**PASSAGE GIVEN:**
Money laundering may be attempted by
individuals, small and large businesses,
corrupt officials, and individuals involved in
organized crime, such as drug dealers or
Mafia members.
Money laundering poses international
and national security threats. It can fuel
organized crime, corrupt financial systems,
undermine free enterprise by crowding out
the private sector, and threaten financial
stability.
Money laundering involves three stages:
placement, layering, and integration.
•
Placement involves physically
placing illegally obtained money
into the financial system or the retail
economy. “Dirty” money is most
vulnerable to detection and seizure
during placement.
•
Layering means separating the
illegally obtained money from its
source through a series of financial
transactions that make it difficult to
trace the origin of the funds.
•
Integration means converting
the illicit funds into a seemingly
legitimate form. Integration may
include the purchase of businesses,
automobiles, real estate, and other
assets.
Some money laundering placement
methods specifically attempt to evade Bank
Secrecy Act requirements. These include:
•
Structuring-- An individual makes
two or more cash transactions
below the dollar thresholds for Bank
Secrecy Act reporting and record
keeping thresholds in order to avoid
detection.
•
Smurfing-- Two or more individuals
deposit cash or buy bank drafts in
amounts under Bank Secrecy Act
reporting requirements.
During the layering phase of money
laundering, criminals often take advantage
of legitimate financial mechanisms in
attempts to hide the source of their funds.

Saved data entries
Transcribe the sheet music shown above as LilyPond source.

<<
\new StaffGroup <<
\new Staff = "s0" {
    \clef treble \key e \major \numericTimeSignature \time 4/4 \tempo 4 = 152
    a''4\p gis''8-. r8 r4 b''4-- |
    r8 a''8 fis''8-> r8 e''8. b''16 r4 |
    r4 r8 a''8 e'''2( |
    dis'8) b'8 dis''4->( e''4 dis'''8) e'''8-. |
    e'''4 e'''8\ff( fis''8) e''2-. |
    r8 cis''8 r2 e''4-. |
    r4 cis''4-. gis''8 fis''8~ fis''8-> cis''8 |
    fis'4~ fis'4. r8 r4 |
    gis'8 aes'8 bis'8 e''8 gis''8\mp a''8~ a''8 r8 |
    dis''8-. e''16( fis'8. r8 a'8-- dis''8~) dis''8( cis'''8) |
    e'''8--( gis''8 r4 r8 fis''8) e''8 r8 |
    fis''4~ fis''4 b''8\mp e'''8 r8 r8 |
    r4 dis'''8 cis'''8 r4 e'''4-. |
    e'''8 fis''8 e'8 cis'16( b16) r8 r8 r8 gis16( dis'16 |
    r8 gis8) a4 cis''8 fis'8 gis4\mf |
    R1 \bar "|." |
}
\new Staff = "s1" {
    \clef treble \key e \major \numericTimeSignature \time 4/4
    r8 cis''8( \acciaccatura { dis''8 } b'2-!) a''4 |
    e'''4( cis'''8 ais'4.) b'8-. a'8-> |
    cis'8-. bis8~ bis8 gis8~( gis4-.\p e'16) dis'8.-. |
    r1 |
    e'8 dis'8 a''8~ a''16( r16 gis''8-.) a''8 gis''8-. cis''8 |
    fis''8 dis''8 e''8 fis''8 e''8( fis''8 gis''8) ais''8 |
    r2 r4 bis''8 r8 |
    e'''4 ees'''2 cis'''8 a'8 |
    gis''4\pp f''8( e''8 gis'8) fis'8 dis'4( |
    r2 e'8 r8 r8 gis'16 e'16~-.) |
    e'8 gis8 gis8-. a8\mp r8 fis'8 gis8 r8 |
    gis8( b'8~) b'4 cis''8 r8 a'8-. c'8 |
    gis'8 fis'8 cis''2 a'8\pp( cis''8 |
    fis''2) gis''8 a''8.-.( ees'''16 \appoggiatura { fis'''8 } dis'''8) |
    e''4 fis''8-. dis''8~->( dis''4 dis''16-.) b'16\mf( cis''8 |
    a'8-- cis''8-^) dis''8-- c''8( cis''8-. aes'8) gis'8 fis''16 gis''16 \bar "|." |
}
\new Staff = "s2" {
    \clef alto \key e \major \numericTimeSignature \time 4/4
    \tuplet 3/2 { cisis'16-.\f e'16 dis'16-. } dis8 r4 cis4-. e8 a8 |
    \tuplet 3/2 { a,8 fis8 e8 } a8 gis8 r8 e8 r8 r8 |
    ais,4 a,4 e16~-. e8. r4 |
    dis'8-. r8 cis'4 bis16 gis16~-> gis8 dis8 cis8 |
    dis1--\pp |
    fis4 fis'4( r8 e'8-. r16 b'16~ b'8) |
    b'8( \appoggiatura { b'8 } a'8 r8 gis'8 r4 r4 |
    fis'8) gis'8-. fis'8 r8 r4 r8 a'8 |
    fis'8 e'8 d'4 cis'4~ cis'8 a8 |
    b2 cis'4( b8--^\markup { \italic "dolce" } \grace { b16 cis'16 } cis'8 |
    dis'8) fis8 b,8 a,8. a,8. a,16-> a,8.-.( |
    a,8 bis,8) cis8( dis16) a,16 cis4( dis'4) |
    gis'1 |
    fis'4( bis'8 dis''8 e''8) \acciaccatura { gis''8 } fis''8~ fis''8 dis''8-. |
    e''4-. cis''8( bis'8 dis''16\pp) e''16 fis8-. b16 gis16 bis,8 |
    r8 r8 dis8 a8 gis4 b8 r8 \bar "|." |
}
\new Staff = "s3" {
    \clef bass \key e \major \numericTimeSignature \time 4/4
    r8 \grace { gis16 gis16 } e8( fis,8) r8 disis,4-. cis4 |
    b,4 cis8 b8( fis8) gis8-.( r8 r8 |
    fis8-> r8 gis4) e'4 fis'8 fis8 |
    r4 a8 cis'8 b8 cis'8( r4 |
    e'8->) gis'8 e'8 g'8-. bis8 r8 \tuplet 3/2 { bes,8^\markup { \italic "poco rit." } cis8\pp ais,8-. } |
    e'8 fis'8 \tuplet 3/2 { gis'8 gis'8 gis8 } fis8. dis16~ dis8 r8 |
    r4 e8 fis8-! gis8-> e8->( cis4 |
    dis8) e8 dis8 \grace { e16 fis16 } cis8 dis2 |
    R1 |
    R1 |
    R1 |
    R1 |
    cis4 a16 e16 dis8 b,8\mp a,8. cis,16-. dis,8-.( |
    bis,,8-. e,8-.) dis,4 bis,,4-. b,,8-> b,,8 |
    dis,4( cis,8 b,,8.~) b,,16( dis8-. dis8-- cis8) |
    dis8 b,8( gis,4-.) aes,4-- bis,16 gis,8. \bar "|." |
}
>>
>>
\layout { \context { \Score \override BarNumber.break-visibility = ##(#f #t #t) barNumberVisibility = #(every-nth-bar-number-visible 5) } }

**SHORT PROBLEM 1:** In the passage on money laundering, during which stage is "dirty" money most vulnerable to detection and seizure?
**SHORT PROBLEM 2:** Go on with the passage on money laundering, starting right after its final sentence.
These rows have no connection to the passage on money laundering.

**EXERCISE RESULT 1:** During placement.

**EXERCISE RESULT 2:**
A few of the many mechanisms that may
be misused during layering are currency
exchanges, wire transmitting services,
prepaid cards that offer global access to
cash via automated teller machines and
goods at point of sale, internet-based
e-value systems, casino services, and
domestic shell corporations lacking real
assets and business activity that are set up
to hold and move illicit funds.
Money launderers may also attempt to
mix "dirty" funds with clean. For example,
criminals may take over or invest in
businesses that generate large cash
proceeds and mix illicit funds with those of
the legitimate business. In addition, money
launderers may take part in criminal activity
specifically designed to hide the proceeds
of other criminal acts. For instance, they
may set up fraudulent invoicing schemes
that over- or undervalue goods being
traded.
Suspicious Activity Report leads to Investigation, Sentencing of Marijuana Grower
A defendant was sentenced to prison, followed by several years' probation, after pleading guilty
to narcotics trafficking charges and structuring financial transactions to evade Bank Secrecy Act
currency reporting requirements in connection with a marijuana growing operation. The defendant
incorporated a business falsely described in corporate documents as a real property development
company. The defendant used the business to purchase acreage, set up the marijuana growing
operation, and hired people to run it.
According to the plea agreement, the defendant admitted to making over 100 cash deposits to the
corporate account over several years. The cash deposits totaled more than $1 million, but each
deposit was less than $10,000. This investigation was initiated based on the filing of a Suspicious
Activity Report. (Source: Internal Revenue Service-Criminal Investigation)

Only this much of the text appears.